## [Data to examine]
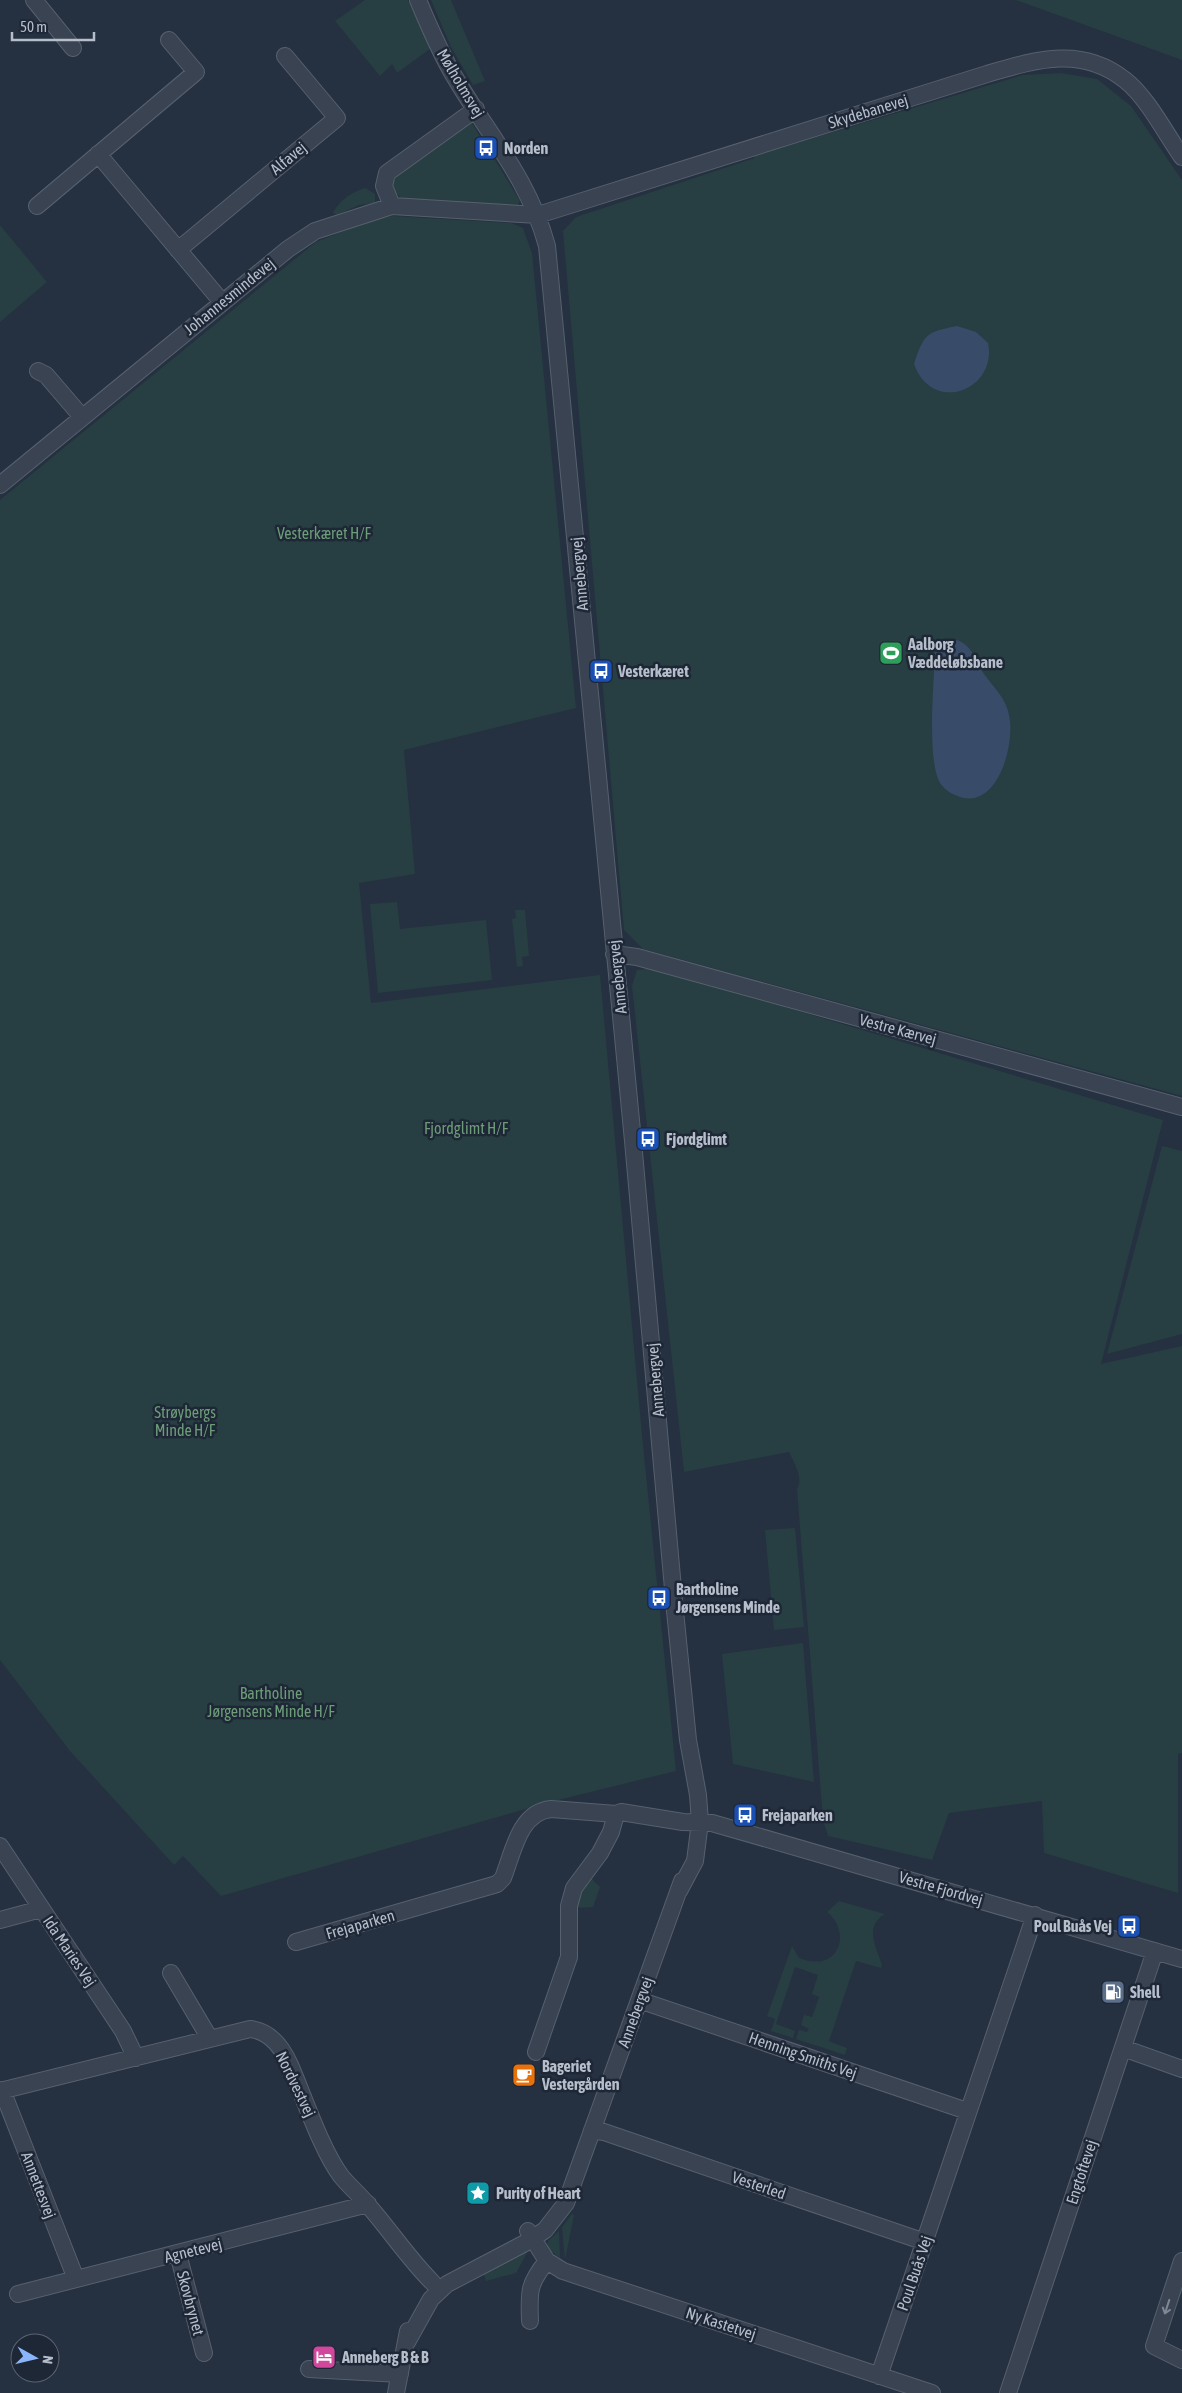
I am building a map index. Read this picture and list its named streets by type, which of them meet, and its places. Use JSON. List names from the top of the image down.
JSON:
{
  "streets": {
    "street": [
      "Mølholmsvej",
      "Skydebanevej",
      "Alfavej",
      "Johannesmindevej",
      "Annebergvej",
      "Vestre Kærvej",
      "Vestre Fjordvej",
      "Frejaparken",
      "Ida Maries Vej",
      "Henning Smiths Vej",
      "Nordvestvej",
      "Engtoftevej",
      "Annettesvej",
      "Vesterled",
      "Agnetevej",
      "Poul Buås Vej",
      "Skovbrynet",
      "Ny Kastetvej"
    ]
  },
  "crossings": [
    ["Mølholmsvej", "Skydebanevej"],
    ["Mølholmsvej", "Johannesmindevej"],
    ["Mølholmsvej", "Annebergvej"],
    ["Skydebanevej", "Johannesmindevej"],
    ["Skydebanevej", "Annebergvej"],
    ["Johannesmindevej", "Annebergvej"],
    ["Annebergvej", "Vestre Kærvej"],
    ["Annebergvej", "Vestre Fjordvej"],
    ["Annebergvej", "Frejaparken"],
    ["Annebergvej", "Henning Smiths Vej"],
    ["Annebergvej", "Nordvestvej"],
    ["Annebergvej", "Vesterled"],
    ["Vestre Fjordvej", "Frejaparken"],
    ["Vestre Fjordvej", "Engtoftevej"],
    ["Vestre Fjordvej", "Poul Buås Vej"],
    ["Ida Maries Vej", "Nordvestvej"],
    ["Henning Smiths Vej", "Poul Buås Vej"],
    ["Nordvestvej", "Annettesvej"],
    ["Nordvestvej", "Agnetevej"],
    ["Annettesvej", "Agnetevej"],
    ["Vesterled", "Poul Buås Vej"],
    ["Agnetevej", "Skovbrynet"],
    ["Poul Buås Vej", "Ny Kastetvej"]
  ],
  "parks": [
    "Vesterkæret H/F",
    "Fjordglimt H/F",
    "Strøybergs Minde H/F",
    "Bartholine Jørgensens Minde H/F"
  ],
  "places": {
    "bus stop": [
      "Norden",
      "Vesterkæret",
      "Fjordglimt",
      "Bartholine Jørgensens Minde",
      "Frejaparken",
      "Poul Buås Vej"
    ],
    "sports": ["Aalborg Væddeløbsbane"],
    "fuel station": ["Shell"],
    "cafe": ["Bageriet Vestergården"],
    "place": ["Purity of Heart"],
    "hotel": ["Anneberg B & B"]
  },
  "scale_bar": "50 m",
  "north": "right"
}
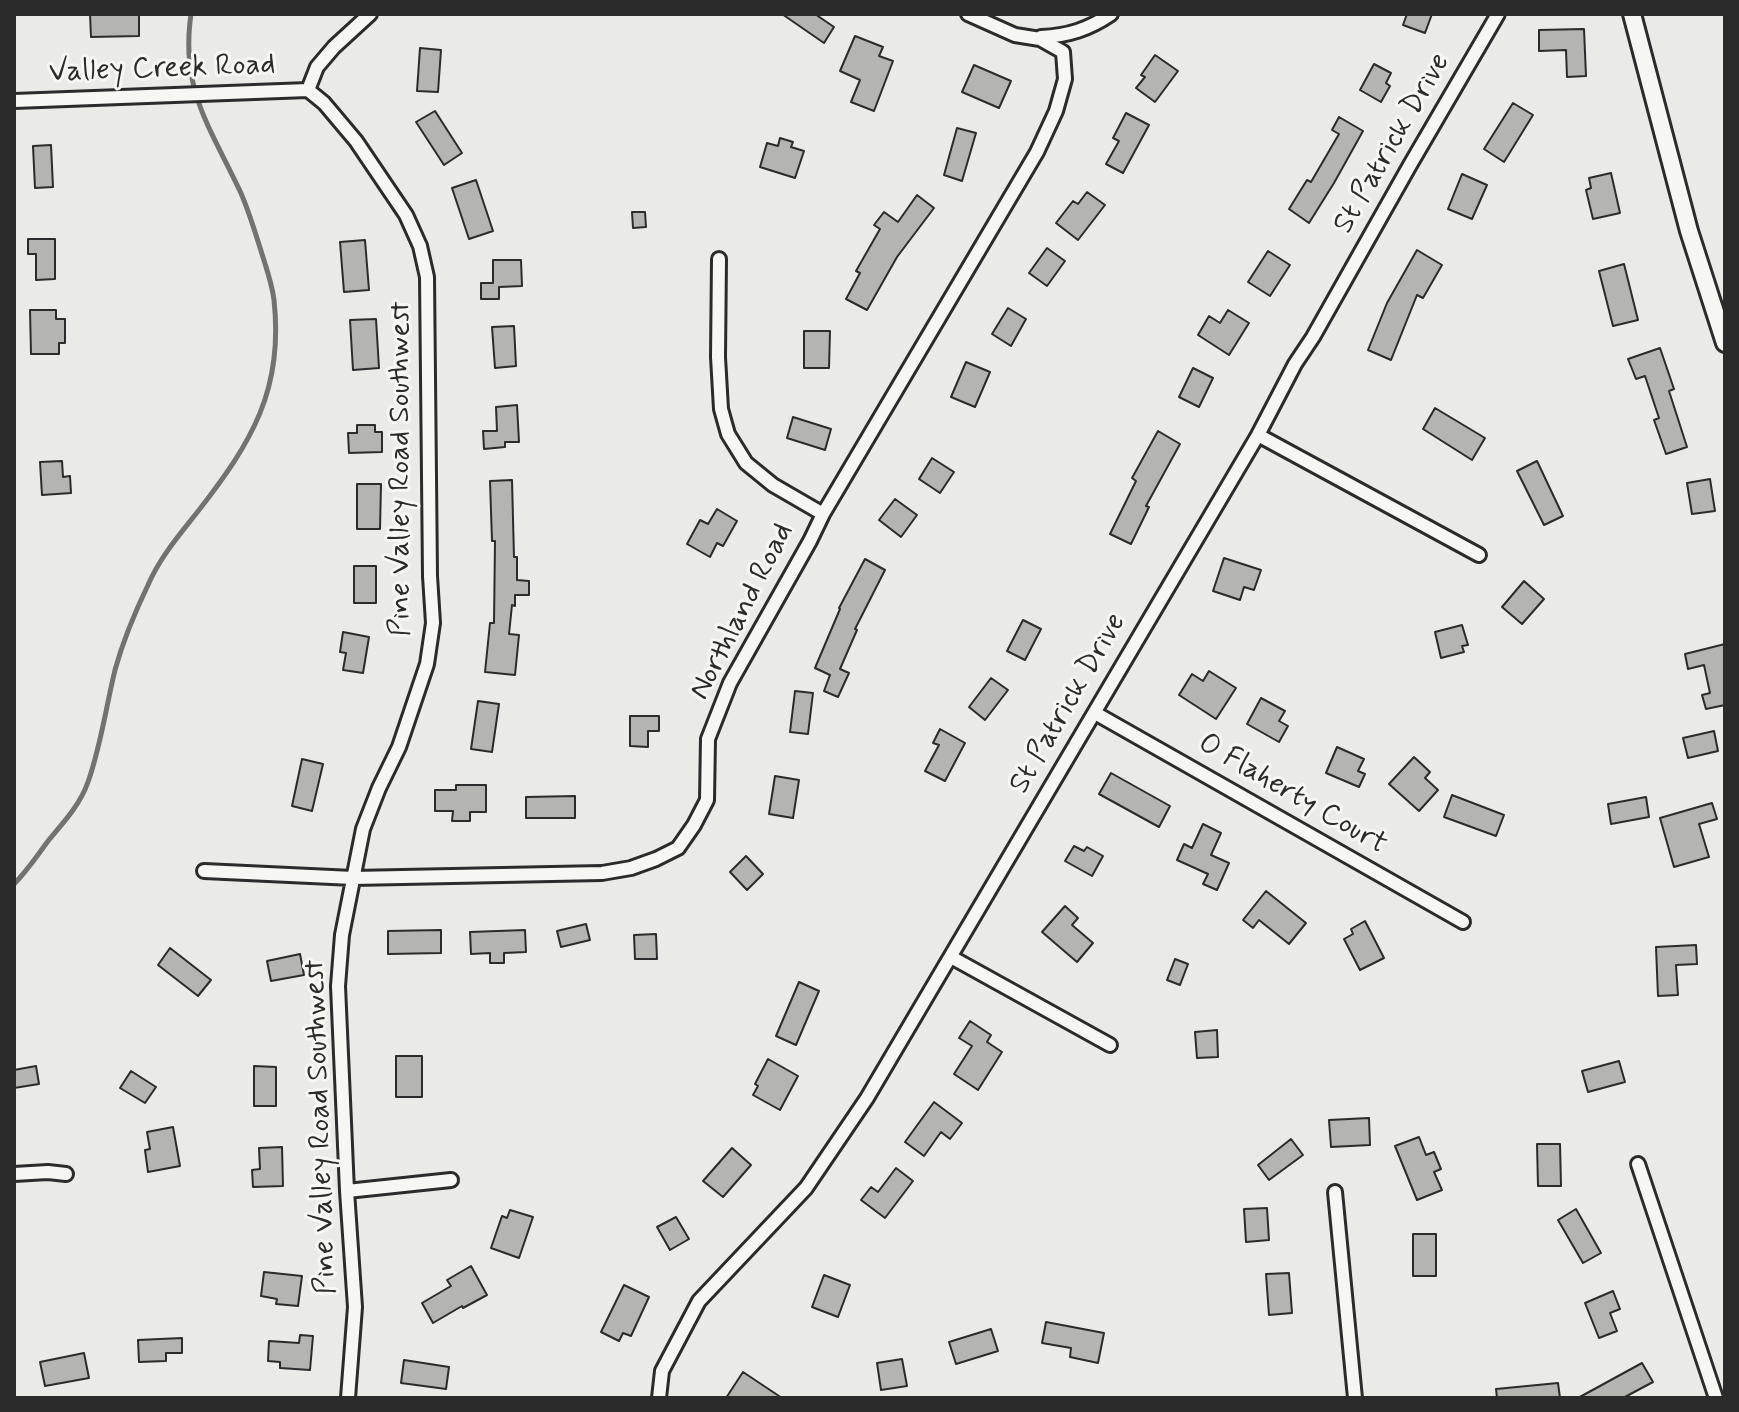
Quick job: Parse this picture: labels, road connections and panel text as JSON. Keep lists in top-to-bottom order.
{
  "streets": {
    "street": [
      "Valley Creek Road",
      "St Patrick Drive",
      "Pine Valley Road Southwest",
      "Northland Road",
      "O Flaherty Court"
    ]
  },
  "crossings": [
    ["Valley Creek Road", "Pine Valley Road Southwest"],
    ["St Patrick Drive", "O Flaherty Court"],
    ["Pine Valley Road Southwest", "Northland Road"]
  ]
}
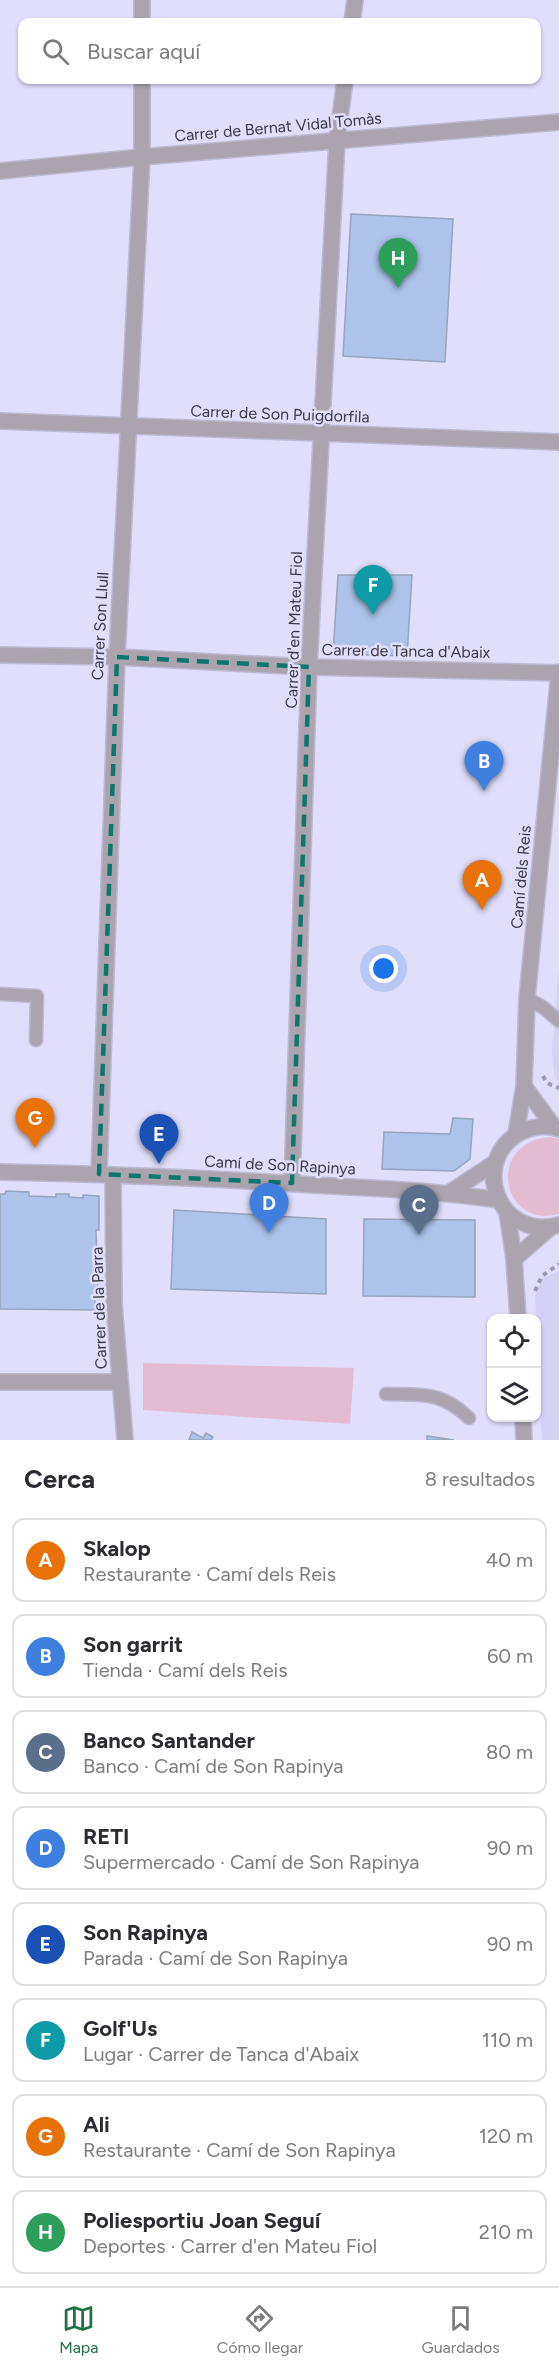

## [Description of the task]
Print all records word for word, no images.

## [Written reply]
I am building a map index. Read this picture and list its named streets by type, which of them meet, and its places. Use JSON. List names from the top of the image down.
JSON:
{
  "streets": {
    "street": [
      "Mølholmsvej",
      "Skydebanevej",
      "Alfavej",
      "Johannesmindevej",
      "Annebergvej",
      "Vestre Kærvej",
      "Vestre Fjordvej",
      "Frejaparken",
      "Ida Maries Vej",
      "Henning Smiths Vej",
      "Nordvestvej",
      "Engtoftevej",
      "Annettesvej",
      "Vesterled",
      "Agnetevej",
      "Poul Buås Vej",
      "Skovbrynet",
      "Ny Kastetvej"
    ]
  },
  "crossings": [
    ["Mølholmsvej", "Skydebanevej"],
    ["Mølholmsvej", "Johannesmindevej"],
    ["Mølholmsvej", "Annebergvej"],
    ["Skydebanevej", "Johannesmindevej"],
    ["Skydebanevej", "Annebergvej"],
    ["Johannesmindevej", "Annebergvej"],
    ["Annebergvej", "Vestre Kærvej"],
    ["Annebergvej", "Vestre Fjordvej"],
    ["Annebergvej", "Frejaparken"],
    ["Annebergvej", "Henning Smiths Vej"],
    ["Annebergvej", "Nordvestvej"],
    ["Annebergvej", "Vesterled"],
    ["Vestre Fjordvej", "Frejaparken"],
    ["Vestre Fjordvej", "Engtoftevej"],
    ["Vestre Fjordvej", "Poul Buås Vej"],
    ["Ida Maries Vej", "Nordvestvej"],
    ["Henning Smiths Vej", "Poul Buås Vej"],
    ["Nordvestvej", "Annettesvej"],
    ["Nordvestvej", "Agnetevej"],
    ["Annettesvej", "Agnetevej"],
    ["Vesterled", "Poul Buås Vej"],
    ["Agnetevej", "Skovbrynet"],
    ["Poul Buås Vej", "Ny Kastetvej"]
  ],
  "parks": [
    "Vesterkæret H/F",
    "Fjordglimt H/F",
    "Strøybergs Minde H/F",
    "Bartholine Jørgensens Minde H/F"
  ],
  "places": {
    "bus stop": [
      "Norden",
      "Vesterkæret",
      "Fjordglimt",
      "Bartholine Jørgensens Minde",
      "Frejaparken",
      "Poul Buås Vej"
    ],
    "sports": ["Aalborg Væddeløbsbane"],
    "fuel station": ["Shell"],
    "cafe": ["Bageriet Vestergården"],
    "place": ["Purity of Heart"],
    "hotel": ["Anneberg B & B"]
  },
  "scale_bar": "50 m",
  "north": "right"
}
Quick job: Parse this picture: labels, road connections and panel text as JSON. Keep lists in top-to-bottom order.
{
  "streets": {
    "street": [
      "Valley Creek Road",
      "St Patrick Drive",
      "Pine Valley Road Southwest",
      "Northland Road",
      "O Flaherty Court"
    ]
  },
  "crossings": [
    ["Valley Creek Road", "Pine Valley Road Southwest"],
    ["St Patrick Drive", "O Flaherty Court"],
    ["Pine Valley Road Southwest", "Northland Road"]
  ]
}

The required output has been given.